Last month, in a major policy shift, the government submitted draft of New Metro Rail Policy, which aims to allow privatisation in the metro rail projects in India. Whether the move can fix solve the problem of public transport system in India cities, is worth examination. In the last one decade, there has been a growing interest among policy makers about relevance of rail-based systems in India, to address the mobility needs of expanding population in the cities.
As metro rail is capital-intensive projects and most of the metro companies are running on loss, it is imperative to understand the need for, and effectiveness of metro systems as a viable, and financially sustainable means of public transportation in the Indian context.
Metro Vs Bus Transit
The Twelfth Five-Year Plan for urban transport has recommended that all Indian cities with a population in excess of 3 million start constructing the metro rails, which required an estimated investment of $26.1 billion.
A reason for the preference is because metro rails are perceived to have higher levels of comfort, speed and efficiency, than bus systems, making them more attractive to both policy makers and potential users of the system.
Promoters of metro systems often claim that one of the benefits of the metro is reduced congestion, due to the users’ shift from road-based motorized modes to metro systems.
But even in Delhi, DTC buses carry 3.5 million passengers every day, much more than the Metro’s average ridership of 2.7 million.
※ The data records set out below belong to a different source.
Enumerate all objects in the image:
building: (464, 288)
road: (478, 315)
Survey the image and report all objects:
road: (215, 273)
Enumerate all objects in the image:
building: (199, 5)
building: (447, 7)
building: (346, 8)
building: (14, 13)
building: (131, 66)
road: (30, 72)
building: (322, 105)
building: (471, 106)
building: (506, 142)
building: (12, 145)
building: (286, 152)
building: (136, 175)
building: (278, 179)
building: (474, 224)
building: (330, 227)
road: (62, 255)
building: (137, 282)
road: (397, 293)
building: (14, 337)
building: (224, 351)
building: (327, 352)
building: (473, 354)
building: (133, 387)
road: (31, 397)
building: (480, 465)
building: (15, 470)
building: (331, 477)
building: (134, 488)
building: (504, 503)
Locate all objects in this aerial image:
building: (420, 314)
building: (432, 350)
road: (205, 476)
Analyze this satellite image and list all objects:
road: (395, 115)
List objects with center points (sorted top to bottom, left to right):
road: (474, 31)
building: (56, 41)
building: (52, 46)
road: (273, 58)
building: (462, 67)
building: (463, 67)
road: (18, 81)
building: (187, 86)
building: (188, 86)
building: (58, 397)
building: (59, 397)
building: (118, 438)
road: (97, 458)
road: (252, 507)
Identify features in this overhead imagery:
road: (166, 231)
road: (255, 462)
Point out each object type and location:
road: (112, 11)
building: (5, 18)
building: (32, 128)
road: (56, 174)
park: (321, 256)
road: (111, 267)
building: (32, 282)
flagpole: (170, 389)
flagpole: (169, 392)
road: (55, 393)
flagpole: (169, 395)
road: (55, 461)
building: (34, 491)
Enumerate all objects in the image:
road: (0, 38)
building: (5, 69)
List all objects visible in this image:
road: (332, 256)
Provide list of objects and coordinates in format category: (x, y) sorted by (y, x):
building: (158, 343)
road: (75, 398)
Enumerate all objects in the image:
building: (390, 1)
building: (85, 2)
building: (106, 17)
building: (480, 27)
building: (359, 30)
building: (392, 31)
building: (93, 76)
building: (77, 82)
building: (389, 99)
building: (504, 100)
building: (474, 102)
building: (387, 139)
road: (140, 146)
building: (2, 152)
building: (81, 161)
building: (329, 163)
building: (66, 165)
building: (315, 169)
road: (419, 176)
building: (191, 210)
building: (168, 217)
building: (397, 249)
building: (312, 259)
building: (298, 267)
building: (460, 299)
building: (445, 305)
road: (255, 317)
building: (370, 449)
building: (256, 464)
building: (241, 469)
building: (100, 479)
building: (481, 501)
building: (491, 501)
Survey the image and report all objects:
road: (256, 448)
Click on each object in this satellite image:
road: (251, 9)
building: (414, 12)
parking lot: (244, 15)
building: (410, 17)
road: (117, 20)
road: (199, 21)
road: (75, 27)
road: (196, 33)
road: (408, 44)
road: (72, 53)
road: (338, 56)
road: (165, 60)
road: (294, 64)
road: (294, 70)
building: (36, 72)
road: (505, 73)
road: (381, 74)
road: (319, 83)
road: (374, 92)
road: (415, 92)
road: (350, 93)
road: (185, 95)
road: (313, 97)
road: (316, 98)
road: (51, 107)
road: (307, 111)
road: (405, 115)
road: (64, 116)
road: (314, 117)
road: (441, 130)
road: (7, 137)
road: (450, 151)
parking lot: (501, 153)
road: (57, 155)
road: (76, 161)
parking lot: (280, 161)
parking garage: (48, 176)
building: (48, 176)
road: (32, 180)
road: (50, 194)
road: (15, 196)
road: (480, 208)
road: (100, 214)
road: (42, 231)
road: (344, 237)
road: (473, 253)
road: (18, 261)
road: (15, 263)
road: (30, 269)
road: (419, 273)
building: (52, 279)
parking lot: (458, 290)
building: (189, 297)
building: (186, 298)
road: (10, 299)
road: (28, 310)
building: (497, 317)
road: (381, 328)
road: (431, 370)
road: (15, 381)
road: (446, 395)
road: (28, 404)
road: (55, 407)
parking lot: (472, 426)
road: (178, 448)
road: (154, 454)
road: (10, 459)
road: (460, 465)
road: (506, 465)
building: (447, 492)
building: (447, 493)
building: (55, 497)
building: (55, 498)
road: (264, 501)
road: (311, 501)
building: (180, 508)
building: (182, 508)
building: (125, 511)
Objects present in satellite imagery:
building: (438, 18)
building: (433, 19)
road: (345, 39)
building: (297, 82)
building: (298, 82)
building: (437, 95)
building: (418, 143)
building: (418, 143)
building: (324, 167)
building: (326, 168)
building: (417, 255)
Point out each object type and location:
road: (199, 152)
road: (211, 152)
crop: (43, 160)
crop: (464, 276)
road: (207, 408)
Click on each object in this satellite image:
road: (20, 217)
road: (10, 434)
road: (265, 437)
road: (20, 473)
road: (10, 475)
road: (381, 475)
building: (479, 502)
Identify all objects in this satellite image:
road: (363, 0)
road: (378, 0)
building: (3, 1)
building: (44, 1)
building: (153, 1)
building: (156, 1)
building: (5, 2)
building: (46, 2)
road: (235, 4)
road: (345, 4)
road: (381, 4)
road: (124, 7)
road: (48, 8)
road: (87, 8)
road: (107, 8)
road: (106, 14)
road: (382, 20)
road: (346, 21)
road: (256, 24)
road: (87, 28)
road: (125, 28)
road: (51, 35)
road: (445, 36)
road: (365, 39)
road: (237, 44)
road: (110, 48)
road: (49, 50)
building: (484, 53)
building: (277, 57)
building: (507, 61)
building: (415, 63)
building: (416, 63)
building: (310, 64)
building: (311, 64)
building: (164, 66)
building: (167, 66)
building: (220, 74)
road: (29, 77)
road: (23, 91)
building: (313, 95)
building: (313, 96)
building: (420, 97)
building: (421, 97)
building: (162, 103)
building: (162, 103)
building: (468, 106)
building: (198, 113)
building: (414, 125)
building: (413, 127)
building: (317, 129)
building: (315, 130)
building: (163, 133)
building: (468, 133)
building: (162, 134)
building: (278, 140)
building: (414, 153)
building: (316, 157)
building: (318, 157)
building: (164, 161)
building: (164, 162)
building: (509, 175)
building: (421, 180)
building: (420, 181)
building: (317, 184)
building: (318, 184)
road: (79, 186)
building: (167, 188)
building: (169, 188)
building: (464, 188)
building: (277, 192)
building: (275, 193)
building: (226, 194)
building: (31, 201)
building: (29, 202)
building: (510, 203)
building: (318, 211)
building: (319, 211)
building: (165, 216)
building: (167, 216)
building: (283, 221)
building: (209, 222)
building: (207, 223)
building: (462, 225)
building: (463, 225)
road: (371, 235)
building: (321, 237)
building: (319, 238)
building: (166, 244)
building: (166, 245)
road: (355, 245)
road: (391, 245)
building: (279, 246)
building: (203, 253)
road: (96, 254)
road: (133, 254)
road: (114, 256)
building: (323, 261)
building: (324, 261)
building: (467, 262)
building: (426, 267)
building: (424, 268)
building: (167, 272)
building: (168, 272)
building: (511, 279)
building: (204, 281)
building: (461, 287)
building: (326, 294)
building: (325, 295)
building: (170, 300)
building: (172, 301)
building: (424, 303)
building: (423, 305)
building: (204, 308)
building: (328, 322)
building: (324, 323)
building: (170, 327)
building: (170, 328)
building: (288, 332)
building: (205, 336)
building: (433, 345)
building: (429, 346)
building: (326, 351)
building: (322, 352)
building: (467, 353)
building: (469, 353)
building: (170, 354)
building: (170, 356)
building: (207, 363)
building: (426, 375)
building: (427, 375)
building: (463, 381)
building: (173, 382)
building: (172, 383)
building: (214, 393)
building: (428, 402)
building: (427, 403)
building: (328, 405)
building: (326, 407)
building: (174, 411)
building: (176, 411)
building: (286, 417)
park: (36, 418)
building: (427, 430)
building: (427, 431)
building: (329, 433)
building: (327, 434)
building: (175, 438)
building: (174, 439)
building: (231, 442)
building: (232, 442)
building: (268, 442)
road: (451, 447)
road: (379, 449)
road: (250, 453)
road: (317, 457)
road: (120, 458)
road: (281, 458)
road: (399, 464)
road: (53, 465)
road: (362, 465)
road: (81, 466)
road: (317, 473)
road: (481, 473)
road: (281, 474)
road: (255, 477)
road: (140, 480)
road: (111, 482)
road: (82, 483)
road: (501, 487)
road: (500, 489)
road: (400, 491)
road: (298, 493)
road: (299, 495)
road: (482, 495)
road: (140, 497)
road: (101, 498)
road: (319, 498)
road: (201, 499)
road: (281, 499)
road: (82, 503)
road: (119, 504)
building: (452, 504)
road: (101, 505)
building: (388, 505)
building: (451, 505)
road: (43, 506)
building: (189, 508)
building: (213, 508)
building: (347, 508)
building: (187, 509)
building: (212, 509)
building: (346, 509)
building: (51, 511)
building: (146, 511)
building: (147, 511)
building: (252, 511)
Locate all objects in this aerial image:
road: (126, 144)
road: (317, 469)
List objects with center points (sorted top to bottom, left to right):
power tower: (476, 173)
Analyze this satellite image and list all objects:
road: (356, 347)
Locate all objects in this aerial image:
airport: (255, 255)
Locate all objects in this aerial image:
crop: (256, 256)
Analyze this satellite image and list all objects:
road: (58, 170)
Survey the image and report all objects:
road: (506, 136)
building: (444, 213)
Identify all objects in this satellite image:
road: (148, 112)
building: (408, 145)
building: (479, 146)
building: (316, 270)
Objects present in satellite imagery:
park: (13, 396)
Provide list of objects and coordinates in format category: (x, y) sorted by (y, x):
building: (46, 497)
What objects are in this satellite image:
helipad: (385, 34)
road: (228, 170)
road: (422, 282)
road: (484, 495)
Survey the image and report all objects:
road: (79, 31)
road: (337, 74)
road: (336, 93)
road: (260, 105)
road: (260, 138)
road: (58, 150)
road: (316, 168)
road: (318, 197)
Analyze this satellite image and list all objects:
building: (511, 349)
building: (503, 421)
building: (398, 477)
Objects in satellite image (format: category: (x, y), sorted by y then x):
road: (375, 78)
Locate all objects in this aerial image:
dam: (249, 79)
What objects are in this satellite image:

RITES forecasts that even after the full completion of the Metro project, its ridership will be just 20 per cent of the vehicular trips, including non-motorised transport in 2021.
According to the Ministry of Urban Development, at present about 300 km of metro lines being operational in seven cities, and another 600 km of metro line projects being under construction in 12 cities. A proposals of over 500 km projects are already under consideration.
Will Privatisation Help Metro Projects?
In most of the metro projects the Centre and state have 50:50 stakes. Only Hyderabad and Mumbai Metro Line-1 run on PPP (public private partnership) model. Metro rail project is a cost intensive project and require massive funding. Even when the centre give funding support to the selected metro project, raising money is a problem. Policy makers claim that privatisation will help them to raise money.
Private participation alone does not ensure the success of the metro project and its live example is Airport Metro Expressline, by Reliance, which was marred by faulty design, delay in construction and high fare, which was not able to attract passengers due to expensive fare. It was only when Reliance handed it over to DMRC, it became functional, which integrated it in the main line and reduced the fair by 60 per cent.
“None of the Metro companies are running at a profit. The loss of Delhi Metro is to the tune of Rs 700 crore,” said a Delhi government official. It is not just Delhi Metro. Most of the metro across the globe are running on losses and are supported by government subsidy, in this case can private participation will ensure viability and affordability of metro projects. The airport Expressline in Delhi failed to attract the passengers due to high ticket cost and Reliance finally had to exit.
Another example is Mumbai Metro. Despite huge investment and technology and so much of investment, it has not been able to ease the traffic of the city, owing to poor planning.
Taking case of Hyderabad Metro Rail Ltd’s 72-km-long elevated metro rail network project, it was marred by 369 court cases, that caused huge cost escalation and delayed the project by one year.